Henry Ford famously said, “if I’d asked customers what they wanted, they would have said ‘a faster horse'”.
Many businesses treat focus groups as prophetic. Whether looking for inspiration or validation, they give staggering authority to eight strangers gathered on the other side of a one-way mirror. After one particularly idea-sapping focus group, a creative director leaned over to me and said, “do you think these eight women realize how much power they have?” We jokingly referred to them as the Oracles of Eden Prairie.
Focus groups have their place in the field of consumer insights. Yet they are poorly equipped to answer many questions, particularly involving innovations that are dramatically different from what has been done before. It’s rare that remarkable or unique business ideas originate in an eight-member focus group. Most consumers don’t really know what they want, and if they do, they have a difficult time articulating it.

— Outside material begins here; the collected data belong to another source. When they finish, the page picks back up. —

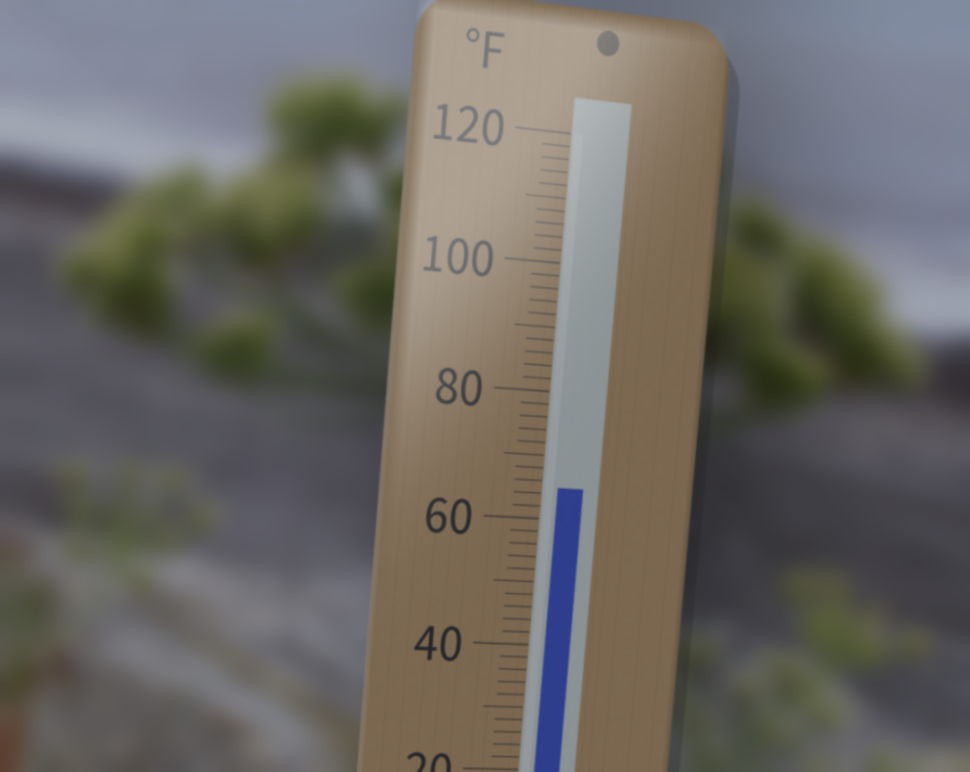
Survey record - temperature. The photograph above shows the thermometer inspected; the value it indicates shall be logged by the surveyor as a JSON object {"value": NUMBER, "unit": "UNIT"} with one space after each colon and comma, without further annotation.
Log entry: {"value": 65, "unit": "°F"}
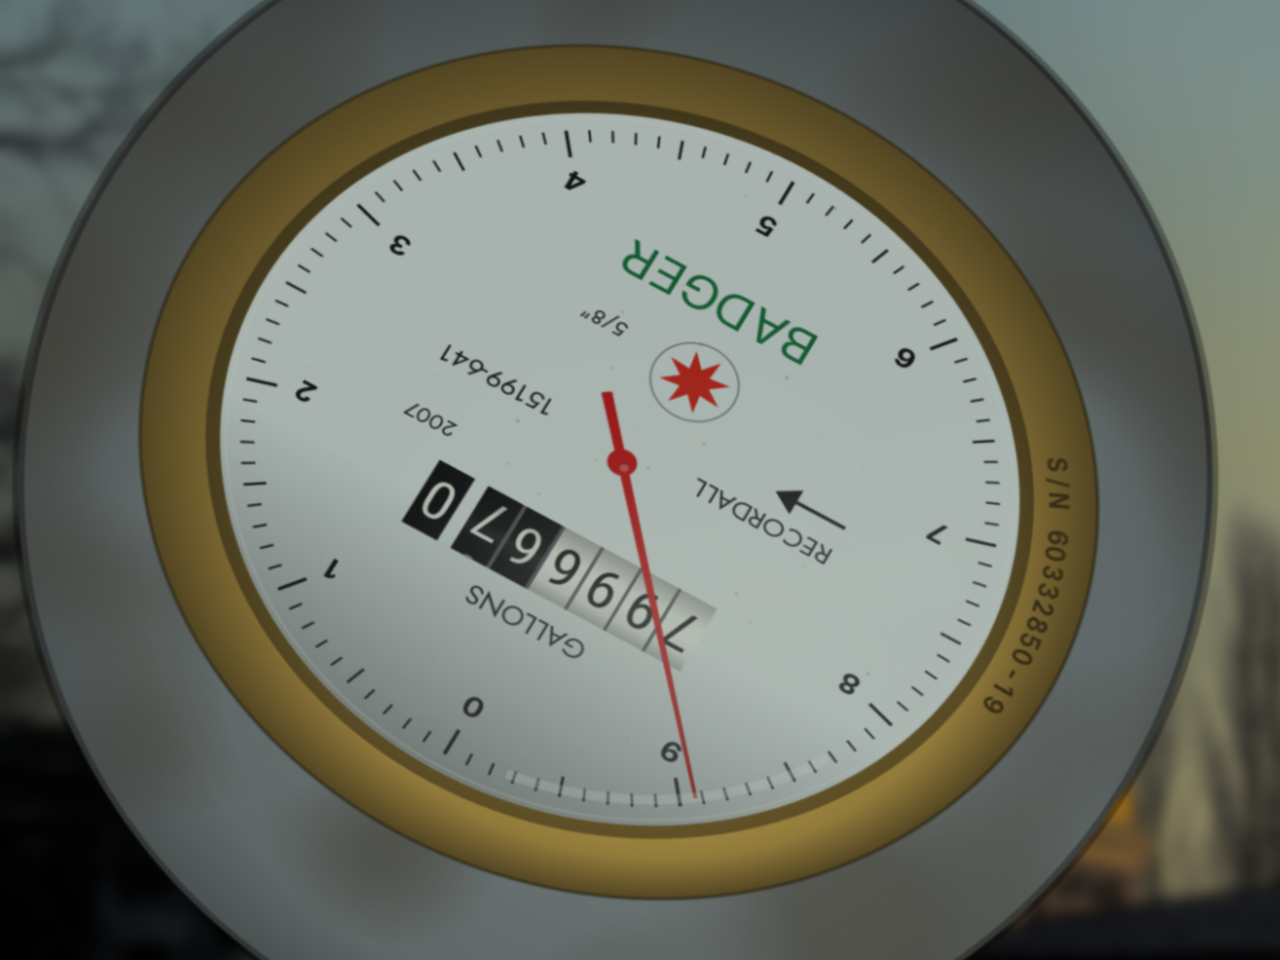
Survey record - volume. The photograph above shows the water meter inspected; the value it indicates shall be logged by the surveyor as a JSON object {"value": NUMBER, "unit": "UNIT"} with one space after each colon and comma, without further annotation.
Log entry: {"value": 7996668.9, "unit": "gal"}
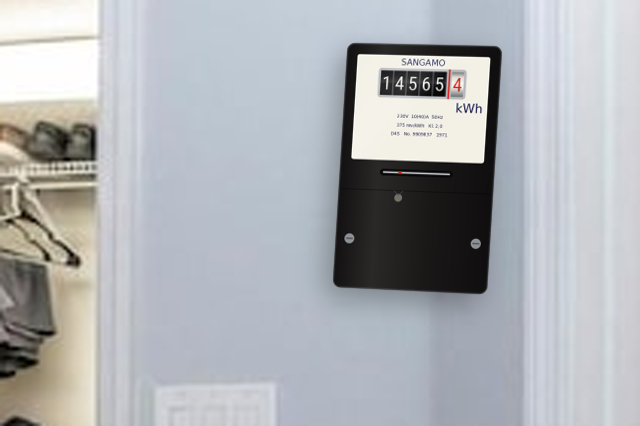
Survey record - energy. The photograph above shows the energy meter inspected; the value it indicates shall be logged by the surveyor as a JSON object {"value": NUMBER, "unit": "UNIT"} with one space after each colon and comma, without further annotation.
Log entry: {"value": 14565.4, "unit": "kWh"}
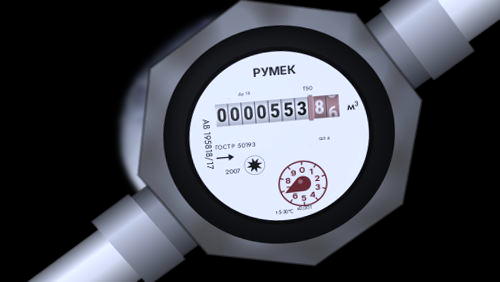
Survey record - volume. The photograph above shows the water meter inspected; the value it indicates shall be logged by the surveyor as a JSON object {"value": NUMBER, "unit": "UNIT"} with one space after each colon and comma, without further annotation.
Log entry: {"value": 553.856, "unit": "m³"}
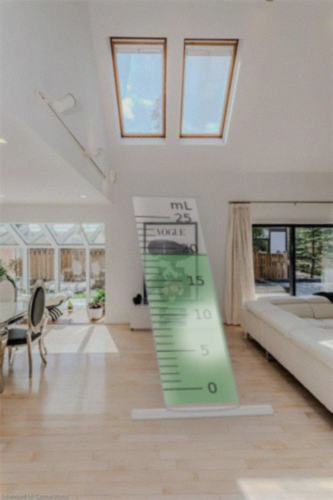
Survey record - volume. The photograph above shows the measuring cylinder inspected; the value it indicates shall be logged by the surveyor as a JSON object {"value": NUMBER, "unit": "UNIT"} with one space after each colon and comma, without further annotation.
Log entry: {"value": 19, "unit": "mL"}
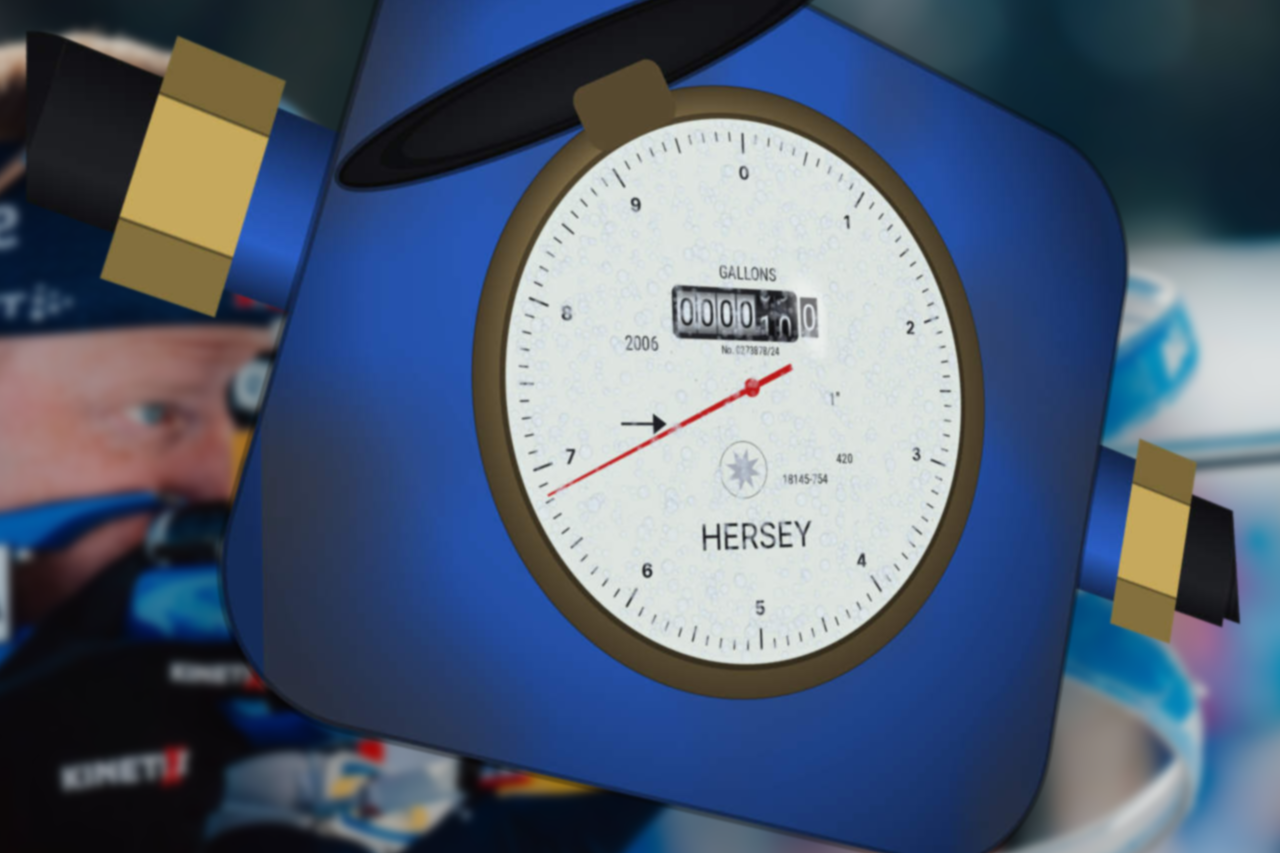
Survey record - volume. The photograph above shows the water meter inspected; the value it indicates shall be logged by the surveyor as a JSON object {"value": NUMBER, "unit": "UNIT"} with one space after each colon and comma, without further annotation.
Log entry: {"value": 96.8, "unit": "gal"}
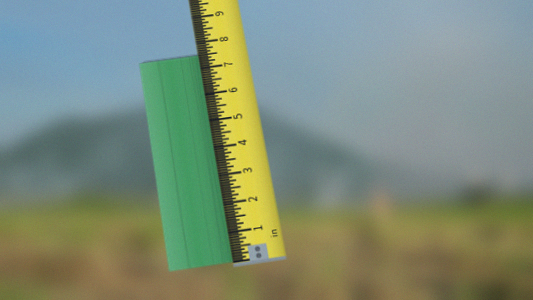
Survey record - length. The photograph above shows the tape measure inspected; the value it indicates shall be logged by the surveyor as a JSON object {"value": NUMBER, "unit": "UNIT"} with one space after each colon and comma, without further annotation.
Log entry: {"value": 7.5, "unit": "in"}
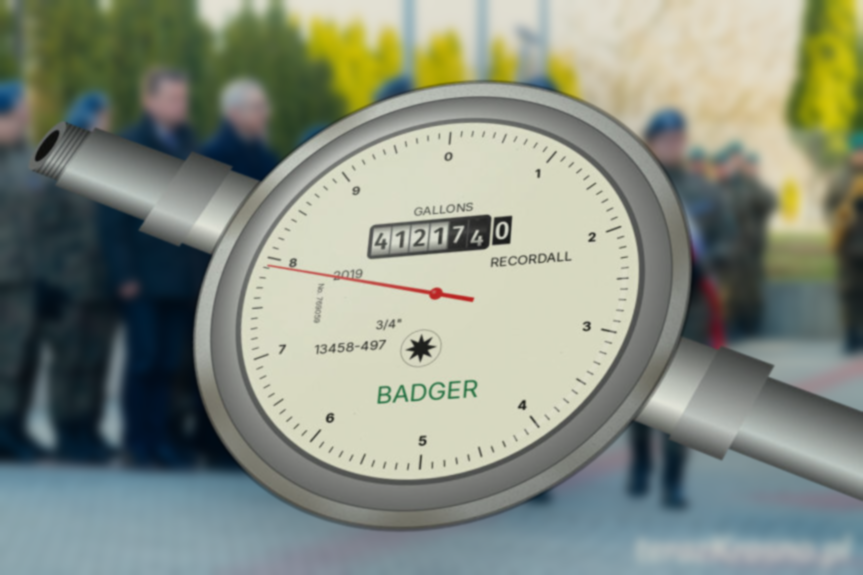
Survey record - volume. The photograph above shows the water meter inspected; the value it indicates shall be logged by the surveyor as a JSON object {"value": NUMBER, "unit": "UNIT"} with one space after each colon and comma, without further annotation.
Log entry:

HBS professor Gerald Zaltman first opened my eyes to the power of a non-focus group approach in consumer research. He created a process called the Zaltman Metaphor Elicitation Technique (ZMET) to unearth consumer insights that are deeper than consumers know how to articulate themselves. We experimented with these techniques in the classroom. Dan Pink wrote a great profile on Zaltman that captures the value of this approach:
“People can give us only what we give them the opportunity to provide,” Zaltman says. “To the extent that we structure the stimulus – whether it’s a discussion guide in a focus group or a question in a survey – all people can do is respond. And there’s value in that. But I see those as strip-mining techniques. Sometimes the valuable ore is on the surface. But often it’s not. Strip-mining techniques are inappropriate when there’s a great deal more depth to be had. Typically, the deeper you go, the more value there is.”
Asking the Oracles of Eden Prairie to tell you what they want is a good technique if you’re in the “faster horse” business. But, if you’re trying to create something meaningfully different, experiment with research methods that are also meaningfully different.